Mark Evanier also links to this interview with George Carlin, another comedian who seems to have shifted for the worse lately. Carlin's personal politics still appear solidly against those who wield power unfairly and screw ordinary citizens, but his on-stage shift has been away from the type of politically-related observational humor for which he'd been best known (like his anti-censorship routines) and much more in the direction of, again, hostility towards members of his audience, being what the article terms a "gleeful irritant." Says Carlin, "I don't like topical stuff. It's too easy. Anybody can make fun of Bush... That's like shooting fish in a barrel... The more resistance and discomfort I can feel from the audience, the better I feel, the happier I am... I do not care about changing anybody. Nobody. I go out there to show the rest of the Americans how badly they're doing." Sense a pattern here? Never mind that it seems pretty topical to "show the rest of the Americans how badly they're doing." The "comedy" of meanness and discomfort isn't funny to many folks; it's just bullying with a smirk, particularly when coming from an old rich white guy. And I say this as someone who still sees a lot of potential in some of Carlin's new material - potential that I just don't think is fully executed any more when his goal is to make his audience squirm rather than laugh.
• • • •
Please extend the commentary on George Carlin's comedy, picking up after its final sentence. The records stand apart from the commentary on George Carlin's comedy.

▶ _DATA FOR ANALYSIS_:
• • • •
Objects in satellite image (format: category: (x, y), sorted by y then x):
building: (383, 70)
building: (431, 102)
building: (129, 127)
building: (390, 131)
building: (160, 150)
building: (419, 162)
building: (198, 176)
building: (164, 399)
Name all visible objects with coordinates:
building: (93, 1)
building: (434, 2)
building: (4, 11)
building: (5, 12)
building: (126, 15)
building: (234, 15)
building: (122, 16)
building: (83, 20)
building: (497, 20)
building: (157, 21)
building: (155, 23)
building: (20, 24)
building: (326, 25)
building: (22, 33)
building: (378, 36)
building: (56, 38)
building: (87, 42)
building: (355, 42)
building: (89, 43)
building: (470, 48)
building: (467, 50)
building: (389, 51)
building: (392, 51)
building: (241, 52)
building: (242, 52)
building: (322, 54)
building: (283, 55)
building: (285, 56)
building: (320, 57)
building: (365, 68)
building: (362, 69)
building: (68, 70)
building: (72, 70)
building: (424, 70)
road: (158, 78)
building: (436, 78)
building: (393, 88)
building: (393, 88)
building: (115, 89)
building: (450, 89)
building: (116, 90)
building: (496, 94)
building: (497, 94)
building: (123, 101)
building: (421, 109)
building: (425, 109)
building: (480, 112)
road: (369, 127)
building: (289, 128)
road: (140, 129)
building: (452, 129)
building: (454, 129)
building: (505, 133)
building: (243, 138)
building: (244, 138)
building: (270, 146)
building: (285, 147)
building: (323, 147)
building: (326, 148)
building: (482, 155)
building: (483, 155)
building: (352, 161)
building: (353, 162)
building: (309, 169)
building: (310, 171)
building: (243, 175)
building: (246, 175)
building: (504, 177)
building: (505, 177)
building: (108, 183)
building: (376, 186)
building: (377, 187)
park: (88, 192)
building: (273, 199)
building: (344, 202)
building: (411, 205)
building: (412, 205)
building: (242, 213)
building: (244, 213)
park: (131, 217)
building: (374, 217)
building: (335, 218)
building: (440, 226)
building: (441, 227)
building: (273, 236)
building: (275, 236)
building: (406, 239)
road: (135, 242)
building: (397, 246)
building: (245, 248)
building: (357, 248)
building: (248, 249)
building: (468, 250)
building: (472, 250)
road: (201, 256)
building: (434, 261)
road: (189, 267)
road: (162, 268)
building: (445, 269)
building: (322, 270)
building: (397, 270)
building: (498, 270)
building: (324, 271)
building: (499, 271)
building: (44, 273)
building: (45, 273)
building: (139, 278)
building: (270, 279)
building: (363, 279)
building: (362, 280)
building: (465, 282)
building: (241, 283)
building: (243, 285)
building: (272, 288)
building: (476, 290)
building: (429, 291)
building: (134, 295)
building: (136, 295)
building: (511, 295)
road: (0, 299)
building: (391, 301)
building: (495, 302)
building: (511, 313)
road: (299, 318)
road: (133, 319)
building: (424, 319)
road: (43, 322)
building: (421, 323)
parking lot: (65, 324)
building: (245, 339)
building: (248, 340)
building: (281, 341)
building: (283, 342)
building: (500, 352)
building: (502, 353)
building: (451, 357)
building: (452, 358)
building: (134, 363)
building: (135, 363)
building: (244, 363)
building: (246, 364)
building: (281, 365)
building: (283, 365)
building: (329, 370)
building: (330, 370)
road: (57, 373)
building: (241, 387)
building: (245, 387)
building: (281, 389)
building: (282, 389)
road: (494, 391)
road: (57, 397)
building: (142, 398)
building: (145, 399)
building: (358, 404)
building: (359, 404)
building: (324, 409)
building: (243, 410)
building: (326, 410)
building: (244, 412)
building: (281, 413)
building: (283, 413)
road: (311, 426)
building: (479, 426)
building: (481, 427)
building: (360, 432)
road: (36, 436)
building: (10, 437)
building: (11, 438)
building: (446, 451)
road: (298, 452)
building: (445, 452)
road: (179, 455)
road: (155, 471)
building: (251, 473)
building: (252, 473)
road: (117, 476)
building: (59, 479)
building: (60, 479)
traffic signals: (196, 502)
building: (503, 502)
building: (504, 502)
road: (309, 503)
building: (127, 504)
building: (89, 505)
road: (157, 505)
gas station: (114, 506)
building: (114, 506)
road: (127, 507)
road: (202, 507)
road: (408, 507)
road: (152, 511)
• • • •
▶ _OUTPUT_:
Above all, it's important for even me to remember that comedy is subjective. I can articulate why I don't find Carlin as funny as I used to, or why I no longer find Dennis Miller funny at all, in the same way I can articulate why I still find The Daily Show and The Firesign Theatre so rewarding, why Ellen DeGeneris makes me smile, why I'm very psyched for Out on the Edge (I'm so old and out of touch with the stand-up scene nowadays, my "gay comic" markers are Kate Clinton and Robin Tyler, let alone Ellen or Margaret Cho). But I know better than to give an unqualified "this isn't funny" or "you have no sense of humor" to anyone. And so should y'all.